— Your task —
Please lay out everything from the start of the records down to the line containing "v(-15, 22.5) *" as a Markdown table with the columns Row and Line. Number each line and skip blank ones.
## BEGIN Materials provided
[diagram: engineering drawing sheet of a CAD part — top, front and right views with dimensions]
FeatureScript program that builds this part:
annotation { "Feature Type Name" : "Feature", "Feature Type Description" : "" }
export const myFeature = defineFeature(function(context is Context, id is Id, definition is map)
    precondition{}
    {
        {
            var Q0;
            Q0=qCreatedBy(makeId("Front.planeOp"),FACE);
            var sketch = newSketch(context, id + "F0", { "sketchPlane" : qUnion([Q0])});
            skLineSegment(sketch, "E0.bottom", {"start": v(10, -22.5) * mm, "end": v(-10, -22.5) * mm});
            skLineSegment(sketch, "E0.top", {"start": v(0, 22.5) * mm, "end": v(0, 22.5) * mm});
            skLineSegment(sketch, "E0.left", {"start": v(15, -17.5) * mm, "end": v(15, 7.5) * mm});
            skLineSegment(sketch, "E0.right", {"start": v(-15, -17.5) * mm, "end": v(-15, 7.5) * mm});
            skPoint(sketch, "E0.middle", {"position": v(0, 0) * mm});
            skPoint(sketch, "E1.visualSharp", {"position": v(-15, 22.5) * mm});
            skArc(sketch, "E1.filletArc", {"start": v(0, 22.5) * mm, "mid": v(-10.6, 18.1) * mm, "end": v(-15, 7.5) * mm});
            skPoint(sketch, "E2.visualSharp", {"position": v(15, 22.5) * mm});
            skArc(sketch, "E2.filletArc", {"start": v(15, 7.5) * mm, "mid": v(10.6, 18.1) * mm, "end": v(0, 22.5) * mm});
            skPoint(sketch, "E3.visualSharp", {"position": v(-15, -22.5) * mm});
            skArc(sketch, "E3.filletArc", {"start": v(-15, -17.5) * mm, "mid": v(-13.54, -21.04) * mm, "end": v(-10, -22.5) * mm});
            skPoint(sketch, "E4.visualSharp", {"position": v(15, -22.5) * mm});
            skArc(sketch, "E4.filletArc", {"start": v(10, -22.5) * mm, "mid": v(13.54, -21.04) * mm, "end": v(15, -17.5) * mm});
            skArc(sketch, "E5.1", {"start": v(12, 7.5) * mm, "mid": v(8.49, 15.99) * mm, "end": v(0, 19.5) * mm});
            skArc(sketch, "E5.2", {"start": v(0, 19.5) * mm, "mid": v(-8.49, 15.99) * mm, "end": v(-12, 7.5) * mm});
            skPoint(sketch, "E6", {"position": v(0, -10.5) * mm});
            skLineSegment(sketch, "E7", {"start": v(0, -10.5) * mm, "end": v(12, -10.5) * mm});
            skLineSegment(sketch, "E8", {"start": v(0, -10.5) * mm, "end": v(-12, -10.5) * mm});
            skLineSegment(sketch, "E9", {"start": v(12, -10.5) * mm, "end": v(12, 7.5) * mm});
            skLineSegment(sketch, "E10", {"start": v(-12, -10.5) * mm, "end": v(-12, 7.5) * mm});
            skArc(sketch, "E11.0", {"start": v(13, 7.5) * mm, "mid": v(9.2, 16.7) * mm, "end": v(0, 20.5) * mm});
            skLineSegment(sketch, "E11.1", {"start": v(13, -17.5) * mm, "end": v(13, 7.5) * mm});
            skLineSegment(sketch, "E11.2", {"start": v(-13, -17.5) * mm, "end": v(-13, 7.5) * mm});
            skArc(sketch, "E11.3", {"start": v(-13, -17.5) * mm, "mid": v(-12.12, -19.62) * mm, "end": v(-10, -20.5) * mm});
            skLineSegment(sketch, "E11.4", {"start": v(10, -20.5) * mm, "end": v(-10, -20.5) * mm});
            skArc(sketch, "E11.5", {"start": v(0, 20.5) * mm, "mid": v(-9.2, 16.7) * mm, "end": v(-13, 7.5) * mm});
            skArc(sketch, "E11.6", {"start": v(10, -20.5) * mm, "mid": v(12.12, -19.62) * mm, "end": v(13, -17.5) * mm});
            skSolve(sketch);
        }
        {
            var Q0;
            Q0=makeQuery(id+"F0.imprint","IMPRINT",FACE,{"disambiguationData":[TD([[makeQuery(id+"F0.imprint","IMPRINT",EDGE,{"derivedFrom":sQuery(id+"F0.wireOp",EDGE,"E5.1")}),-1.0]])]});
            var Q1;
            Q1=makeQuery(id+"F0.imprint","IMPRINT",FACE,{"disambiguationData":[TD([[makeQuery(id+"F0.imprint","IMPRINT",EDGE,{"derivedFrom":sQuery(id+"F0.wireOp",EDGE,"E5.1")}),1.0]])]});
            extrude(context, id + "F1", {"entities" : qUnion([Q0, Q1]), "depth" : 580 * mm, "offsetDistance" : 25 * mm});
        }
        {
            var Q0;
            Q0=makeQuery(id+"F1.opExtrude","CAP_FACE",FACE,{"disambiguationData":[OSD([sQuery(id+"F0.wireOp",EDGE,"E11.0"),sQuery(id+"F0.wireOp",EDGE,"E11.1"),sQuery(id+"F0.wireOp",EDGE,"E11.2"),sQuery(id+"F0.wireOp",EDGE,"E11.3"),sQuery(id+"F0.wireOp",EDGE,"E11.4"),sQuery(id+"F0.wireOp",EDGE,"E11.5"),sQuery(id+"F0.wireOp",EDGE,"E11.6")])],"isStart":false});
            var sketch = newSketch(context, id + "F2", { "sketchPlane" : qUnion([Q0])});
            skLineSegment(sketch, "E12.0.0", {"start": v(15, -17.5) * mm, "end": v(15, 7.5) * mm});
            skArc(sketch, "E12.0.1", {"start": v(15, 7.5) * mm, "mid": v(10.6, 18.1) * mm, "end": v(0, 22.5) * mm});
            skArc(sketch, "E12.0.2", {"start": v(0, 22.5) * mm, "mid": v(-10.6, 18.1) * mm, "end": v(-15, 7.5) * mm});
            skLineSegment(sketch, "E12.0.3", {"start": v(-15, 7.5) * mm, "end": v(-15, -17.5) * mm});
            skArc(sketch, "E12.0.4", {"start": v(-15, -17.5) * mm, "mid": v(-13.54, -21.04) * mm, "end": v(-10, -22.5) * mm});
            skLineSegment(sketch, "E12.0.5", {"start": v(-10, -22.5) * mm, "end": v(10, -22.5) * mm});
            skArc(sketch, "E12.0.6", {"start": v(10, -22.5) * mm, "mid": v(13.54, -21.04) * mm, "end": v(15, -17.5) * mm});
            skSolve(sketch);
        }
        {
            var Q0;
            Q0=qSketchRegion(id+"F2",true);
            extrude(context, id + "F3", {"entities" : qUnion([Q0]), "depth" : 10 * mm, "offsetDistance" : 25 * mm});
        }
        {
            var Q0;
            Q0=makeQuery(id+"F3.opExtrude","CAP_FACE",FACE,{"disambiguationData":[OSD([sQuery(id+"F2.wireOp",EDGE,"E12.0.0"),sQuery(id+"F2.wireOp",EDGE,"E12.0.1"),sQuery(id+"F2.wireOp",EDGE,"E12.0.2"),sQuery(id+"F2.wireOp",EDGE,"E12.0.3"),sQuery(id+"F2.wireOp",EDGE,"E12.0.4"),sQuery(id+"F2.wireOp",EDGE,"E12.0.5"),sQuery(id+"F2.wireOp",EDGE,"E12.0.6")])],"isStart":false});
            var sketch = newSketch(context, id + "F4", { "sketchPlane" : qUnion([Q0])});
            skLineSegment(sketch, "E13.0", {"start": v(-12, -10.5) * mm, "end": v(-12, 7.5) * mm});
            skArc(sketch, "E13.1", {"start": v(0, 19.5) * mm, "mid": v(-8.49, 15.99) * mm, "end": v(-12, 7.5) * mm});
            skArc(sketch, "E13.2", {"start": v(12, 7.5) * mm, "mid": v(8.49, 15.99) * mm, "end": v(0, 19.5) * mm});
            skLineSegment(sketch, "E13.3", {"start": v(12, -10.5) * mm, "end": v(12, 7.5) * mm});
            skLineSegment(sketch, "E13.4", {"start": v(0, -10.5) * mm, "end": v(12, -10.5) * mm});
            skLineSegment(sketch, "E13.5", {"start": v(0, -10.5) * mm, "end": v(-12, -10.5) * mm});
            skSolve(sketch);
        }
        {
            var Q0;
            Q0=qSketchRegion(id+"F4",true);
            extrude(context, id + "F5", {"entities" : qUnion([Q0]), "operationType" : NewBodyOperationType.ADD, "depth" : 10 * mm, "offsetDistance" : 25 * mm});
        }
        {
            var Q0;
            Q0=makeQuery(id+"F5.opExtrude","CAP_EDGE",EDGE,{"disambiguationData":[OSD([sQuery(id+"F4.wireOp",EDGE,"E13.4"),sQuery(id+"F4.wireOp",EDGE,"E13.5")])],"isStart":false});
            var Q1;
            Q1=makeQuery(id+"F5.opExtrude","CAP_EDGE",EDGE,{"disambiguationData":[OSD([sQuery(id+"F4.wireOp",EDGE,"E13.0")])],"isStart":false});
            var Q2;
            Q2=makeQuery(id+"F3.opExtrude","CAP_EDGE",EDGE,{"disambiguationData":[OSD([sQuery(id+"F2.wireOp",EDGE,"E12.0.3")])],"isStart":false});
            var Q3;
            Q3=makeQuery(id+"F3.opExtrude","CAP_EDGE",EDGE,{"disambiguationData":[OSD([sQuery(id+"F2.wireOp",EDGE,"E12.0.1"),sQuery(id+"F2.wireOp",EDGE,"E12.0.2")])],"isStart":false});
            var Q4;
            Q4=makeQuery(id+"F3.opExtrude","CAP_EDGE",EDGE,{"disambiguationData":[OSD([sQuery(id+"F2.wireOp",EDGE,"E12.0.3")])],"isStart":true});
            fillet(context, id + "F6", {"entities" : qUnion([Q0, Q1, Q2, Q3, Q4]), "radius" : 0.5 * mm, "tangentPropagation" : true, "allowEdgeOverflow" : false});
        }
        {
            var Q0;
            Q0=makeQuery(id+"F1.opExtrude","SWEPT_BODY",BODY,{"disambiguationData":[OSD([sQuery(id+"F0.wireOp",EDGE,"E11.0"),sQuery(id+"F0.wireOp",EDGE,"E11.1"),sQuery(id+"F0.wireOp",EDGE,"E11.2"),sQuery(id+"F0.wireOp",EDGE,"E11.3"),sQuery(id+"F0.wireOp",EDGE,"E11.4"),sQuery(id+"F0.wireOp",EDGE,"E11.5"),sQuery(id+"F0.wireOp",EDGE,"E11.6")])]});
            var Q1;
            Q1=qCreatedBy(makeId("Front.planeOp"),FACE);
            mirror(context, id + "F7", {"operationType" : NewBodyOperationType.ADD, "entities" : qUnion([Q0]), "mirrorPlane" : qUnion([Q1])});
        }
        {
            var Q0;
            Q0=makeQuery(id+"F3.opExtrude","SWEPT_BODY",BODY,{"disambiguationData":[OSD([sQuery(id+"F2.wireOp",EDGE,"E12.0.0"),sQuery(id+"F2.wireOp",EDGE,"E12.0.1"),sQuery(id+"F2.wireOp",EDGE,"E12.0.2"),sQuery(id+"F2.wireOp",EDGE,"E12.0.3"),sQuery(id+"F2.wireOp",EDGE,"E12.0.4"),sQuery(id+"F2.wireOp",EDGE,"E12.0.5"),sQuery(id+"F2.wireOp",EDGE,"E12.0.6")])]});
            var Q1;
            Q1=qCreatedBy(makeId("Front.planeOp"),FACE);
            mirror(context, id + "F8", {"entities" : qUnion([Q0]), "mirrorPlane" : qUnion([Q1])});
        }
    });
## END Materials provided
— Output for this exercise —
| Row | Line |
|---|---|
| 1 | [diagram: engineering drawing sheet of a CAD part — top, front and right views with dimensions] |
| 2 | FeatureScript program that builds this part: |
| 3 | annotation { "Feature Type Name" : "Feature", "Feature Type Description" : "" } |
| 4 | export const myFeature = defineFeature(function(context is Context, id is Id, definition is map) |
| 5 |     precondition{} |
| 6 |     { |
| 7 |         { |
| 8 |             var Q0; |
| 9 |             Q0=qCreatedBy(makeId("Front.planeOp"),FACE); |
| 10 |             var sketch = newSketch(context, id + "F0", { "sketchPlane" : qUnion([Q0])}); |
| 11 |             skLineSegment(sketch, "E0.bottom", {"start": v(10, -22.5) * mm, "end": v(-10, -22.5) * mm}); |
| 12 |             skLineSegment(sketch, "E0.top", {"start": v(0, 22.5) * mm, "end": v(0, 22.5) * mm}); |
| 13 |             skLineSegment(sketch, "E0.left", {"start": v(15, -17.5) * mm, "end": v(15, 7.5) * mm}); |
| 14 |             skLineSegment(sketch, "E0.right", {"start": v(-15, -17.5) * mm, "end": v(-15, 7.5) * mm}); |
| 15 |             skPoint(sketch, "E0.middle", {"position": v(0, 0) * mm}); |
| 16 |             skPoint(sketch, "E1.visualSharp", {"position": v(-15, 22.5) * mm}); |